[Stored items from a collection]
------------------------------
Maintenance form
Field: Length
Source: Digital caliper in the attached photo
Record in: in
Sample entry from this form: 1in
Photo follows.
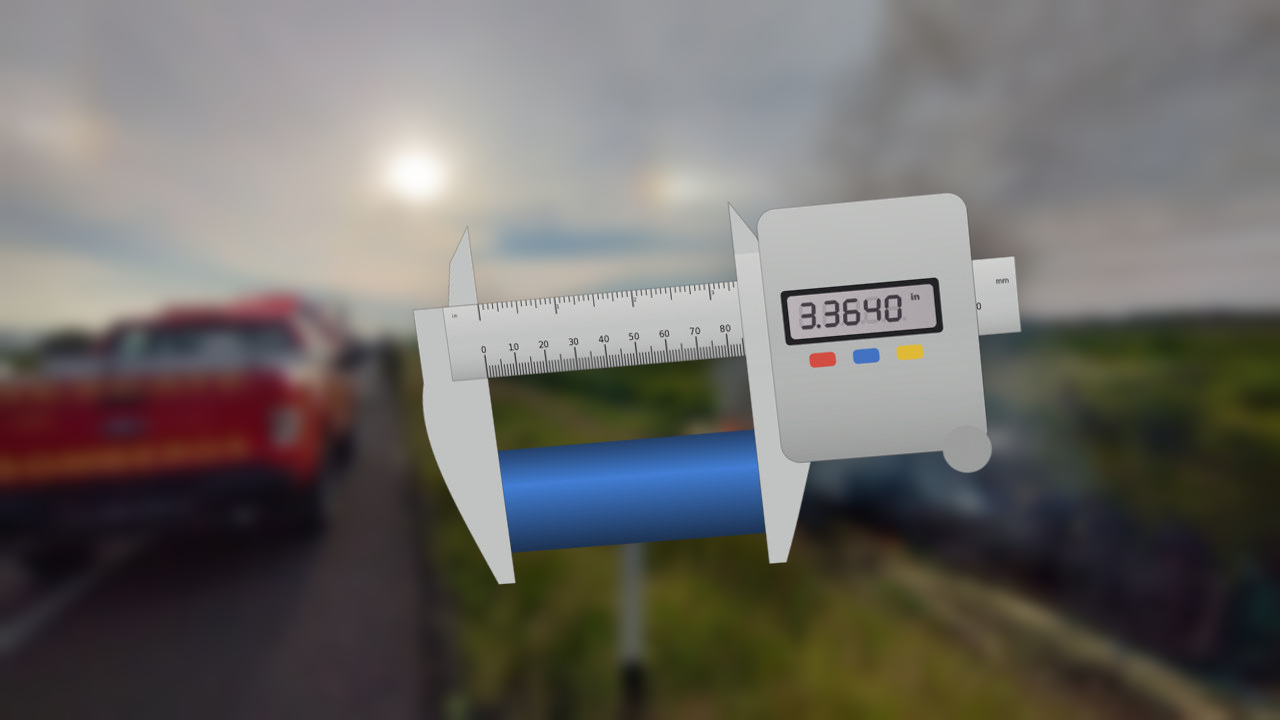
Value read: 3.3640in
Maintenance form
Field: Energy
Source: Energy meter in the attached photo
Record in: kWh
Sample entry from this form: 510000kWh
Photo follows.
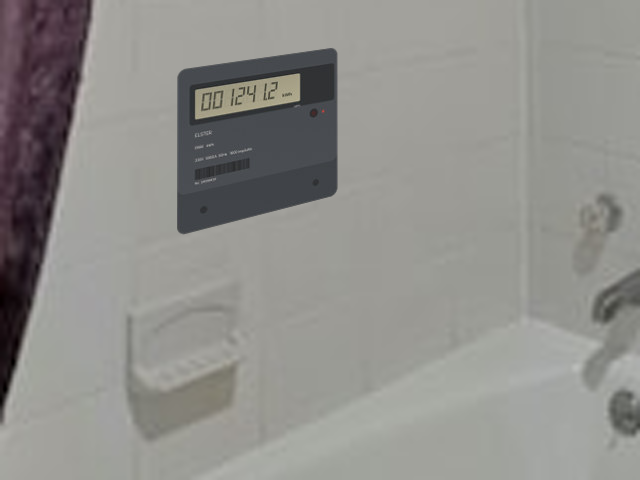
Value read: 1241.2kWh
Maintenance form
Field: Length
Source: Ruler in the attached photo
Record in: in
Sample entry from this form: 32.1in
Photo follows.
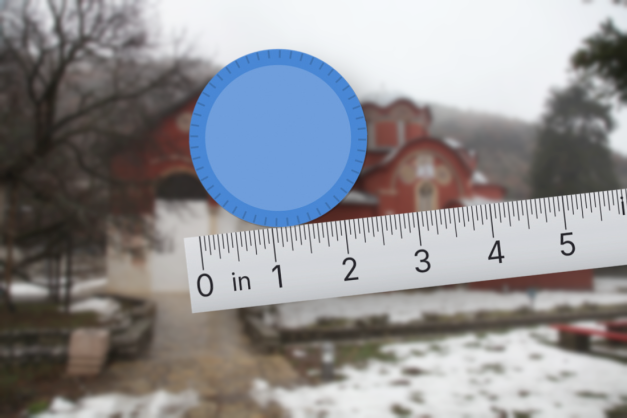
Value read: 2.4375in
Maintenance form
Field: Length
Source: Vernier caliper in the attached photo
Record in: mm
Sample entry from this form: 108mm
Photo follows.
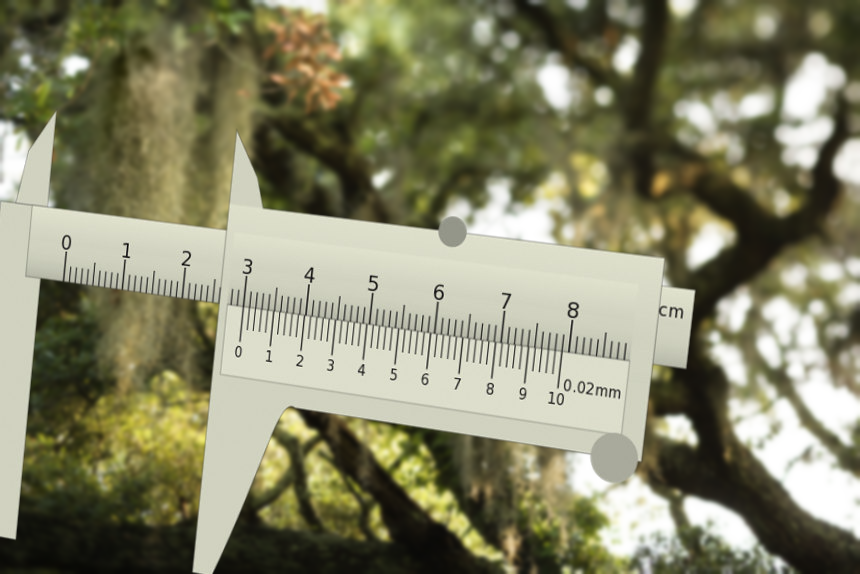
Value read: 30.0mm
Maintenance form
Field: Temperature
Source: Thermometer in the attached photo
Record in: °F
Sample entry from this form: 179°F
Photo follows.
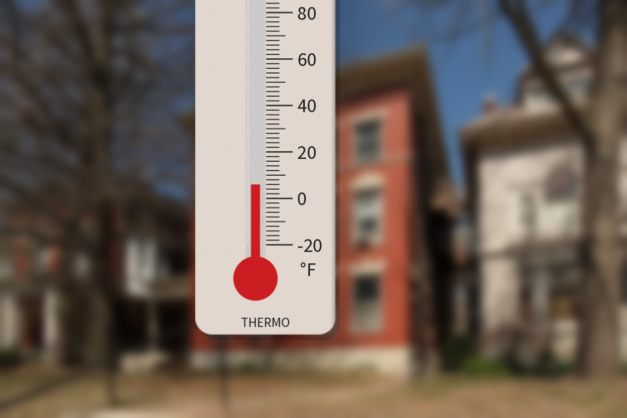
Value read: 6°F
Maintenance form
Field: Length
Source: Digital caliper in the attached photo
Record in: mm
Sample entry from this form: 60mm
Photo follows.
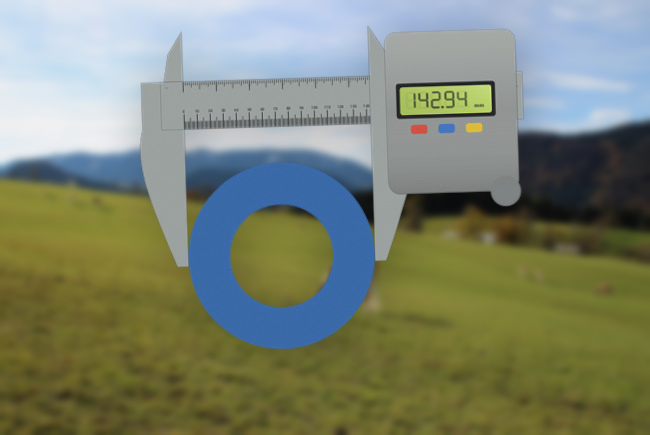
------------------------------
→ **ASSIGNMENT**: Give the lines of all the items above as a JSON list of strings, one string per line, with blank lines left out. Leave the pictures out of the answer.

→ **WRITTEN RESPONSE**:
[
  "Maintenance form",
  "Field: Length",
  "Source: Digital caliper in the attached photo",
  "Record in: in",
  "Sample entry from this form: 1in",
  "Photo follows.",
  "Value read: 3.3640in",
  "Maintenance form",
  "Field: Energy",
  "Source: Energy meter in the attached photo",
  "Record in: kWh",
  "Sample entry from this form: 510000kWh",
  "Photo follows.",
  "Value read: 1241.2kWh",
  "Maintenance form",
  "Field: Length",
  "Source: Ruler in the attached photo",
  "Record in: in",
  "Sample entry from this form: 32.1in",
  "Photo follows.",
  "Value read: 2.4375in",
  "Maintenance form",
  "Field: Length",
  "Source: Vernier caliper in the attached photo",
  "Record in: mm",
  "Sample entry from this form: 108mm",
  "Photo follows.",
  "Value read: 30.0mm",
  "Maintenance form",
  "Field: Temperature",
  "Source: Thermometer in the attached photo",
  "Record in: °F",
  "Sample entry from this form: 179°F",
  "Photo follows.",
  "Value read: 6°F",
  "Maintenance form",
  "Field: Length",
  "Source: Digital caliper in the attached photo",
  "Record in: mm",
  "Sample entry from this form: 60mm",
  "Photo follows."
]